Cubs Insider

Hoyer: MLB 'not out of the woods' of COVID-19 impact

Cubs Insider

A week or so into the season, and the only thing we know for sure is that a lot of players still refuse to get vaccinated for COVID-19, and the pandemic is still impacting the game into a third season.

“We’re not out of the woods,” Cubs president Jed Hoyer said Tuesday in the wake of at least 21 players from at least eight teams spending time on the COVID-19 injured list in the past week — 15 players on five teams going on the list since Monday.

The Cubs have so far escaped an outbreak like the one they had the final week of last season. But with MLB testing protocols relaxed and vaccines still not mandated in the league, the recent wave of COVID list moves this early in the season is at least a reminder, if not a wakeup call for diligence.

“COVID is still around,” Hoyer said. “I know there are some municipalities out there that are going back to mask mandates, and I think [a lot] of us are largely vaccinated and a lot of guys have hit it and a lot of people want to move on and not wear masks. And I totally understand that desire to return to that.

“But we can’t forget that there’s new variants out there, and there’s cities that are struggling. We have to continue to be careful.”

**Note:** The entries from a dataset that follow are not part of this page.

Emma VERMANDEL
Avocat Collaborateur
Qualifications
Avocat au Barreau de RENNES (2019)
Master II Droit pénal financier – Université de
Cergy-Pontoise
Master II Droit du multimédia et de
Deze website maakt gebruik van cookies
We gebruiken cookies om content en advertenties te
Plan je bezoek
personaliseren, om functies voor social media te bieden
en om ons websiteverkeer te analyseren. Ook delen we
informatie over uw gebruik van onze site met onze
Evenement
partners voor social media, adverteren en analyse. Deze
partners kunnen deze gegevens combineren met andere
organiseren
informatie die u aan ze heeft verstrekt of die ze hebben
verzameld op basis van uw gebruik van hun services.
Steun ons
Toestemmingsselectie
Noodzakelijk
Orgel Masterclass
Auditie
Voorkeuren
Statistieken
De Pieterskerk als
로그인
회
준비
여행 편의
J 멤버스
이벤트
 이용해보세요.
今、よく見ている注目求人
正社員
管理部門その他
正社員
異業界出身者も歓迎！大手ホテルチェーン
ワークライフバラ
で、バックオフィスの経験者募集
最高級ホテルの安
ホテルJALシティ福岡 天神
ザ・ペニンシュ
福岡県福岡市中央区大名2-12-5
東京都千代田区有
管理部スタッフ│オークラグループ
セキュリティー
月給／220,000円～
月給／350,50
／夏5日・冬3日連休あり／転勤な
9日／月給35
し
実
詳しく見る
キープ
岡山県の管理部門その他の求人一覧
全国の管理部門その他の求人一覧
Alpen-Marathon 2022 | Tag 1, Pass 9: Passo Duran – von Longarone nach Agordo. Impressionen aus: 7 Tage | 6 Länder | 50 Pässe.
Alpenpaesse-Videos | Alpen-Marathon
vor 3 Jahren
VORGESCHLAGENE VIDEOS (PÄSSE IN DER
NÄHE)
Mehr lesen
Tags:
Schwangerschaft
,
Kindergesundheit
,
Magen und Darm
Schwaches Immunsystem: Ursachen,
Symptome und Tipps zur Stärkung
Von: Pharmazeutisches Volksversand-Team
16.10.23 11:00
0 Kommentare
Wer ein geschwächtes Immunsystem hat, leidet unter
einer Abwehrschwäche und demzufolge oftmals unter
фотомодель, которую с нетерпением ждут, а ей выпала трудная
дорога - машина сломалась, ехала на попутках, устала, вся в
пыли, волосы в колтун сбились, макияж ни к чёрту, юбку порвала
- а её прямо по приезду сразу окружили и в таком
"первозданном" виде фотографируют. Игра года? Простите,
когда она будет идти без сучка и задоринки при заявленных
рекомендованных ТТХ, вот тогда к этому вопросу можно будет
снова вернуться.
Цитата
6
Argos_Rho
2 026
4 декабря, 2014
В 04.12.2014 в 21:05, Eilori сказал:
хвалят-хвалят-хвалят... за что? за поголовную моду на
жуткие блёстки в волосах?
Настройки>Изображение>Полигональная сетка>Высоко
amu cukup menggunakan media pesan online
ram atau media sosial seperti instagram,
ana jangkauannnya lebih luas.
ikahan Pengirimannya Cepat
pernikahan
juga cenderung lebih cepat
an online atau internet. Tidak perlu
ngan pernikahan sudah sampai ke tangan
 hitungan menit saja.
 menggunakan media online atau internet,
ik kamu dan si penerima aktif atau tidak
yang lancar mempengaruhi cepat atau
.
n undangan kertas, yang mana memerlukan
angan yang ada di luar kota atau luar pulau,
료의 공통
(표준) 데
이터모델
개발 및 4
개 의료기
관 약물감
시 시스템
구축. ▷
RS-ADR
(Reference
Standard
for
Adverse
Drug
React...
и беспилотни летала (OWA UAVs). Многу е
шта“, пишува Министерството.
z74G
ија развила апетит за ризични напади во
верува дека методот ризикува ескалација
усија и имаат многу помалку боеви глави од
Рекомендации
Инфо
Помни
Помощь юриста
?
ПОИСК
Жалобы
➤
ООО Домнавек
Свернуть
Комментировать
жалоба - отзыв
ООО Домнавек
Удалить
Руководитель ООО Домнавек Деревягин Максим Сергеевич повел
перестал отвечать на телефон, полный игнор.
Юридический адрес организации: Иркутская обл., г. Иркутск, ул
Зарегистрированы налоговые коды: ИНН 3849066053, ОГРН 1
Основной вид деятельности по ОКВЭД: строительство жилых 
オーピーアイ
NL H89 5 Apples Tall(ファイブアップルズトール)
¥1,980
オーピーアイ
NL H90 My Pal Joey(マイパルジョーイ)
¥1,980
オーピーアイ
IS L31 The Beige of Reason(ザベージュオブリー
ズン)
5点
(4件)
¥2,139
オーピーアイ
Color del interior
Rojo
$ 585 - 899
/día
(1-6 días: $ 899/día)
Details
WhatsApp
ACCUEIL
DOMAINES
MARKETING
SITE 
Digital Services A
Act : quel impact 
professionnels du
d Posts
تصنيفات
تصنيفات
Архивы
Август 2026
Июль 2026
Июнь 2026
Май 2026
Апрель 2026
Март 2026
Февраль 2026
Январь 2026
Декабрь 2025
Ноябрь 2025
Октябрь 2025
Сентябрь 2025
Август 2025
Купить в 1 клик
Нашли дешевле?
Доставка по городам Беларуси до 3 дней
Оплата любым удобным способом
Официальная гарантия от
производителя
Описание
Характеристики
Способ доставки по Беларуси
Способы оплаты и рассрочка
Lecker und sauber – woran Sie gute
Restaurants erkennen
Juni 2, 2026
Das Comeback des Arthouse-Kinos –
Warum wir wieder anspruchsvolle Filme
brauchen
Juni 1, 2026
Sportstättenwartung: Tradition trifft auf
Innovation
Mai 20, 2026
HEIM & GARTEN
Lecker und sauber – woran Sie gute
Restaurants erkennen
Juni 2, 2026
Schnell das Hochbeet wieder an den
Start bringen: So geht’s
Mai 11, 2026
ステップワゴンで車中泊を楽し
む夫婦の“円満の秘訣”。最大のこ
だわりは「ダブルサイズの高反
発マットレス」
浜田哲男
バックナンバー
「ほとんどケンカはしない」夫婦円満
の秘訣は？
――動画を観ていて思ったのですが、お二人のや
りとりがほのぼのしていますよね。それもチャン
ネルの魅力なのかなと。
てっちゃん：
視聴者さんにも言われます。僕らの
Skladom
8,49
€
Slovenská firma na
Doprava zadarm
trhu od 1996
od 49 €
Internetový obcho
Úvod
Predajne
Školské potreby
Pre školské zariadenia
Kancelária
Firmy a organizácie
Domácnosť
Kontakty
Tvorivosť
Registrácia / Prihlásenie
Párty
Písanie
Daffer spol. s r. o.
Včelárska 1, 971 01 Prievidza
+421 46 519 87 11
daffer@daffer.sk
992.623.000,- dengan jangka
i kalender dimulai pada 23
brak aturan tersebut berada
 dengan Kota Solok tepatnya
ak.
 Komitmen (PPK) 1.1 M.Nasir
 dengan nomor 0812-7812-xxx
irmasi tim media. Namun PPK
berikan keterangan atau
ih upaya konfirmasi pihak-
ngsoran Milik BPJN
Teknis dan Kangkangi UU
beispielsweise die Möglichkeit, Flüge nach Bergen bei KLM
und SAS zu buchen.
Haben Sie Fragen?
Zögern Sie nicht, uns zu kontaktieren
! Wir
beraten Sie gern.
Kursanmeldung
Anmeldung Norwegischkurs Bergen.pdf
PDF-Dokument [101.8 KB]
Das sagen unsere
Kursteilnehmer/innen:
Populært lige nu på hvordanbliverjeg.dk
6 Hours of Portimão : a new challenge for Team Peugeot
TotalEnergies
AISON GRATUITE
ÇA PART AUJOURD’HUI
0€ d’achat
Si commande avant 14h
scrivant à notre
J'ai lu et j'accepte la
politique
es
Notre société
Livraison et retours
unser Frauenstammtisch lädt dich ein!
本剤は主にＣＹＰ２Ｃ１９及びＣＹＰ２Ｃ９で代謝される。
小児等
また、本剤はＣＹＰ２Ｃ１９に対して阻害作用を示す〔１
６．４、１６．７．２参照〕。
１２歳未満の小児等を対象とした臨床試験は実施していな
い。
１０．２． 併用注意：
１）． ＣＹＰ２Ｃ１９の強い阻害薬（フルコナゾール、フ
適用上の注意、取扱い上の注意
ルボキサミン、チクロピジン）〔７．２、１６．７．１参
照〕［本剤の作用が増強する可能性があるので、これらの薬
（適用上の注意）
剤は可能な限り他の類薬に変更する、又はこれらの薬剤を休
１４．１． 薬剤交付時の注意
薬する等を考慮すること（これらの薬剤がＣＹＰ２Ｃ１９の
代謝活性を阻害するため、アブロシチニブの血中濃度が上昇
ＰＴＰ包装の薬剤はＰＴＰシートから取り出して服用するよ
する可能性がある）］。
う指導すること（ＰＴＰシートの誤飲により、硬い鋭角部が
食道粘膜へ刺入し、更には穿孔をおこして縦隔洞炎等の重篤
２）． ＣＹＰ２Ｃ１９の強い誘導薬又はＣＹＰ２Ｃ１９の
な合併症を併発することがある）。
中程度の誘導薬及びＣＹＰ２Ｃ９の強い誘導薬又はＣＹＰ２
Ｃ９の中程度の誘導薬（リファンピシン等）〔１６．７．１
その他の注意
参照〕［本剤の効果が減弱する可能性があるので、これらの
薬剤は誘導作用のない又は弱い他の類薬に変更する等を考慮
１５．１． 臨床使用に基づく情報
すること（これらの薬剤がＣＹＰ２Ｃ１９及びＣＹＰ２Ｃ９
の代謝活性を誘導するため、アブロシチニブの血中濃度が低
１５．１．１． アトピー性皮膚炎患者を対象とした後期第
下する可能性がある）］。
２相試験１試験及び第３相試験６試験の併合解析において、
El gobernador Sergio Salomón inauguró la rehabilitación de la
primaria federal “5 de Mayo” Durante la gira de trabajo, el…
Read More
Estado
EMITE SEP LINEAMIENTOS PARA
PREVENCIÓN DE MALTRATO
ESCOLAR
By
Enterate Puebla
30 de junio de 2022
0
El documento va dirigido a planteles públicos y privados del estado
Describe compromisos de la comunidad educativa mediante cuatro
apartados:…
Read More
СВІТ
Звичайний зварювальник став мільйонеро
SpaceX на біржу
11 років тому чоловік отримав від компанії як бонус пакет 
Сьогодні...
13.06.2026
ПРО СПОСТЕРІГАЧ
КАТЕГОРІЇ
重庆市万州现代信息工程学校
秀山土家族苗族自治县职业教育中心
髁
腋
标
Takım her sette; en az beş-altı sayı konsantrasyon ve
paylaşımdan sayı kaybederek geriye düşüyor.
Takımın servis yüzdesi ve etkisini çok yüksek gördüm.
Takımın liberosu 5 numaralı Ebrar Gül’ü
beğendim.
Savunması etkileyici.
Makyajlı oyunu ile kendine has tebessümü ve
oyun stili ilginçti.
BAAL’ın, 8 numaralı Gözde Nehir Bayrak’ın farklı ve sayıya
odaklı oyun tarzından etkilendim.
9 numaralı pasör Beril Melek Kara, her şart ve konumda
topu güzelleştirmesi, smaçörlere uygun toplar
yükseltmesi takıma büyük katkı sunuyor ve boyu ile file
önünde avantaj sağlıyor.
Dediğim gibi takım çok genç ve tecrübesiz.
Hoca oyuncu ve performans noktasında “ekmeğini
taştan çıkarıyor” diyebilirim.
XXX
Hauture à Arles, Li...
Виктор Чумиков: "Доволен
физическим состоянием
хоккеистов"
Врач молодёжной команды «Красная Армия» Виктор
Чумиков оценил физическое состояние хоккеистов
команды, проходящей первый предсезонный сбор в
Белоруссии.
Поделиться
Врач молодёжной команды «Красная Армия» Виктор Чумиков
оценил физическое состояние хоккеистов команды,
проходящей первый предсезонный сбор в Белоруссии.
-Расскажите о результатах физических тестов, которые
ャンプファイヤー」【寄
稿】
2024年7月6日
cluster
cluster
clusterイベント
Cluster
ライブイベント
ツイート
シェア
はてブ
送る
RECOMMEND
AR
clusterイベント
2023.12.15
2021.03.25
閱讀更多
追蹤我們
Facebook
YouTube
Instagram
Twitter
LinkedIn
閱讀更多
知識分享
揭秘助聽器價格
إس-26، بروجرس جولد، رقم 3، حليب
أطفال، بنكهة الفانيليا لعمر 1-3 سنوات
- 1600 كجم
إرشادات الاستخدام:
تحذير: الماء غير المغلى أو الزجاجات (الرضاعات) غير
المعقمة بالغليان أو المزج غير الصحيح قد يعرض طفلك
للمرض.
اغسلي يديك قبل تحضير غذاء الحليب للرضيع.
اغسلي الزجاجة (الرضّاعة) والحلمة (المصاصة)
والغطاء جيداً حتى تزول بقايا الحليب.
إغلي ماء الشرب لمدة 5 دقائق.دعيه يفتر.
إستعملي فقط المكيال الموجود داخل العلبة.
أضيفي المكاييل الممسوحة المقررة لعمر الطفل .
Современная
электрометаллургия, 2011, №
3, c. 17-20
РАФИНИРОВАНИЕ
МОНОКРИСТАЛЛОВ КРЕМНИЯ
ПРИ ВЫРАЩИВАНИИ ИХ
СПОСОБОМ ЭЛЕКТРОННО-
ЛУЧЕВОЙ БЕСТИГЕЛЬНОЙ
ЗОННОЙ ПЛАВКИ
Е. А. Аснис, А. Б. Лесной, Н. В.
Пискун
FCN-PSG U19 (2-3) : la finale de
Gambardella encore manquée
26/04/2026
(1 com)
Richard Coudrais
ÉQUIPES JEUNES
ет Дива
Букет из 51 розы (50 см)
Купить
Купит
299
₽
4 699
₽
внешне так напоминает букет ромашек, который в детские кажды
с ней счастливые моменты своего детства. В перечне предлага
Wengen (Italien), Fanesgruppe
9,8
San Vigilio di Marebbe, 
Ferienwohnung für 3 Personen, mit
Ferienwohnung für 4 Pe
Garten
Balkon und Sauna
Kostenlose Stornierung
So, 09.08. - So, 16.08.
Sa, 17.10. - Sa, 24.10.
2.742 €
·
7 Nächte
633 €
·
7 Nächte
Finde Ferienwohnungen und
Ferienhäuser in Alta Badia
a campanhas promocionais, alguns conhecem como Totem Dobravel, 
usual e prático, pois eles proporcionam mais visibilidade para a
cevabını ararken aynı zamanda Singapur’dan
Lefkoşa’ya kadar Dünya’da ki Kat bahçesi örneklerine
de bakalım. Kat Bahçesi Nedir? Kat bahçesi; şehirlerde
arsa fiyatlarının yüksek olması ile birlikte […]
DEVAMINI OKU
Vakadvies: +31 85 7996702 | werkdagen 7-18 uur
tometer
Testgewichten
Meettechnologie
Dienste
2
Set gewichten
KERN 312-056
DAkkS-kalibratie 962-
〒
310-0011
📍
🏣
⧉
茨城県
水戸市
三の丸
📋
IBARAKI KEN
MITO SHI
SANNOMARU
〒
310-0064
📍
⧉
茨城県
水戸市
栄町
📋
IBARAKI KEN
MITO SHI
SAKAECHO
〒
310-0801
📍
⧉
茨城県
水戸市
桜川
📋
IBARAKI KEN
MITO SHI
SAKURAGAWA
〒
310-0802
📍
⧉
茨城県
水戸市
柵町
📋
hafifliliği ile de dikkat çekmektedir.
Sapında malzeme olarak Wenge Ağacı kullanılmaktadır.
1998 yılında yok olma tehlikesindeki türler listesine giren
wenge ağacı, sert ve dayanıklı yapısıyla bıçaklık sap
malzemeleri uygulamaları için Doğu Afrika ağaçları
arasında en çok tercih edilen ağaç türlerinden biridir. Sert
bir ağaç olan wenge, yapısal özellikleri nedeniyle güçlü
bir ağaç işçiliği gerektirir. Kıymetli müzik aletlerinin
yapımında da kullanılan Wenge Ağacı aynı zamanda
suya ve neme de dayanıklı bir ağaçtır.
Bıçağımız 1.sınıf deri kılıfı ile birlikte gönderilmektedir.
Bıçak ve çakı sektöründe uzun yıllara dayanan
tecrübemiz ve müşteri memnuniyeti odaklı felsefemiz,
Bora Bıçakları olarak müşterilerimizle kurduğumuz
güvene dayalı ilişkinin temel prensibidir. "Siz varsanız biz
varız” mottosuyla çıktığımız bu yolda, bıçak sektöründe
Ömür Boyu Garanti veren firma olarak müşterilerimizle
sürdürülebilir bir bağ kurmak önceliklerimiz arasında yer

In recent days, Mariners outfielder Mitch Haniger, Red Sox catcher Kevin Plawecki (and two Red Sox staff members), and Mets players Brandon Nimmo and Mark Canha (and a Mets coach) all tested positive for COVID-19, with Mariners manager Scott Servais and third-base coach Manny Acta reportedly testing positive Wednesday.

 

Plawecki, Canha, Servais and Acta tested positive despite all having been vaccinated, according to reports.

Nimmo returned from the list Tuesday; Canha, Wednesday.

Oakland has been hit the hardest, with six players added to the COVID list Monday night, joining teammate Stephen Piscotty.

Three of those A’s had been held back on the restricted list over the weekend when the team went to Toronto because of Canada’s restrictions against unvaccinated visitors.

Meanwhile, the Red Sox — the Blue Jays division-rivals — also have multiple unvaccinated players who will go on the restricted list for next week’s series in Toronto, Red Sox manager Alex Cora said (and presumably the next two series the Sox are scheduled to play in Toronto).

That includes Red Sox pitcher Tanner Houck, who would have been the scheduled starter for the second game of that series and who told the Boston Globe he’s not vaccinated.

The Red Sox on Tuesday added two players to the COVID IL, in addition to Plawecki.

The Cubs, by the way, play in Toronto in August.

It may seem like a post-COVID world to many, especially in Florida, where a federal judge this week struck down the federal mandate for masks on commercial flights.

But the virus hasn’t gone away. And it’s already showing its ability to impact a third straight MLB season.

“And especially right now,” Hoyer said. “Players are not at full strength yet because of the short spring training, and now you’re dealing with the fact that you’re playing even more-handed.

“We hope to avoid it. And we have to be smart about it.”

Hopefully, the players who have tested positive don’t have serious reactions. Hopefully, MLB avoids any serious cases all year.

And hopefully, MLB finds a good use for the forfeited salaries of the anti-vaxxers on the restricted list — like maybe relief for frontline workers with lingering PTSD and burnout symptoms, research and therapies for long-haulers, or vaccination efforts in areas where resources might be limited.

As for the COVID deniers, vax conspiracy theorists and ivermectin-fueled, shot-fearing, mask-phobic snowflakes who get angry at the mere mention that COVID remains a threat, save it for the next tin-foil origami meeting.